Hello,

I have a question that I’ve been struggling to get a clear answer to, or even any indication someone has done this before, and would appreciate any experience or thoughts.

Are there any known issues with defining tmpdir on multiple servers to point to a single NFS-mounted network share?  Would each instance co-habit peacefully and not try to change any files from another instance?


Why do I want to do this?

I have around 80 Centos/Rocky vms which run Mariadb 10.6.x.  Due to the nature of the work they do, some of them require a significant amount of tmpdir (up to 75Gb) relatively briefly (once or twice a day for a few minutes)

This growth is not always predictable, so generally the first I know about it is when Mariadb reports lowspace and the query stops. We then grow the /tmp partition that is defined as tmpdir and if we’re quick enough, the query completes, but often the job dies. Then that extra space stays locked away forever, even if that server never tries to use that much tmpdir again. This does not feel efficient and I am pondering better ways of doing this.

 

One such thought would be to have a single HA NFS share on our network, mounted onto each VM as something like /mariadb-tempdir, and set $tmpdir to it.

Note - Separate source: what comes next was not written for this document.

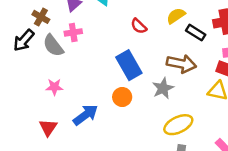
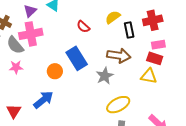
pink cross: (73, 32) -> (31, 34), size x1.6
black rectangle: (196, 33) -> (129, 30), turned 49
pink star: (54, 87) -> (16, 67), moved
orange circle: (122, 97) -> (55, 71), moved

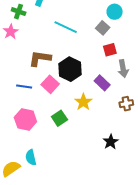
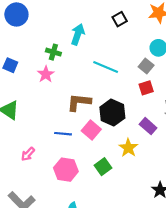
red square: (110, 50) -> (146, 88), moved

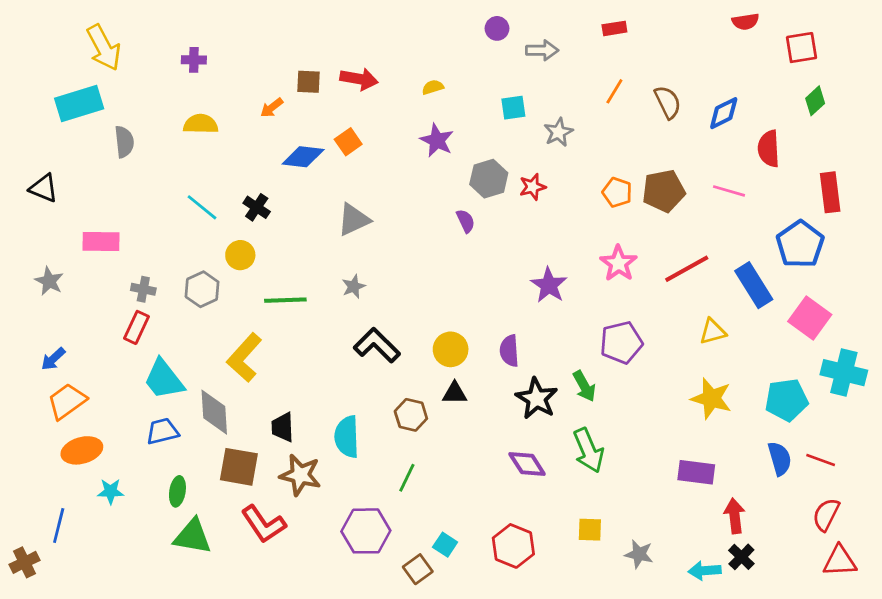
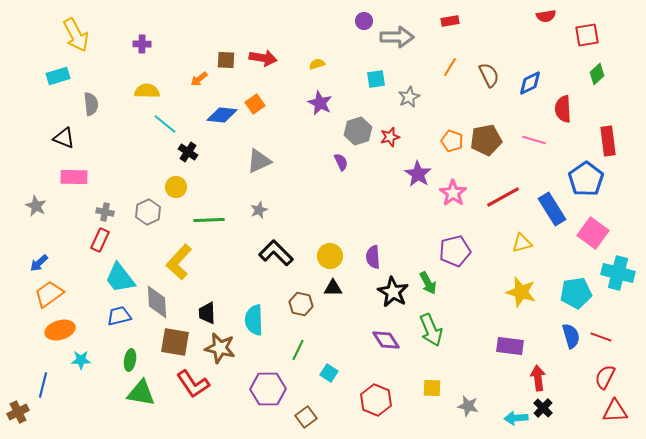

In my mind, this would make a better use of one large allocation of space used by many things often, rather than lots of individual small to large sized bits of space used by one thing, rarely.  The chance of two or more servers filling that space feels small, but if it happened, one would wait until space was cleared – which might actually happen in this shared scenario when it never does in a single-server situation.

 

In my particular world, we have fast storage and a fast network. Speed tests on large and tiny files over NFS give surprisingly similar performance to writing to local vm disks, so I’m not worried about the overhead of NFS and even if it was, slow might still be preferred to full.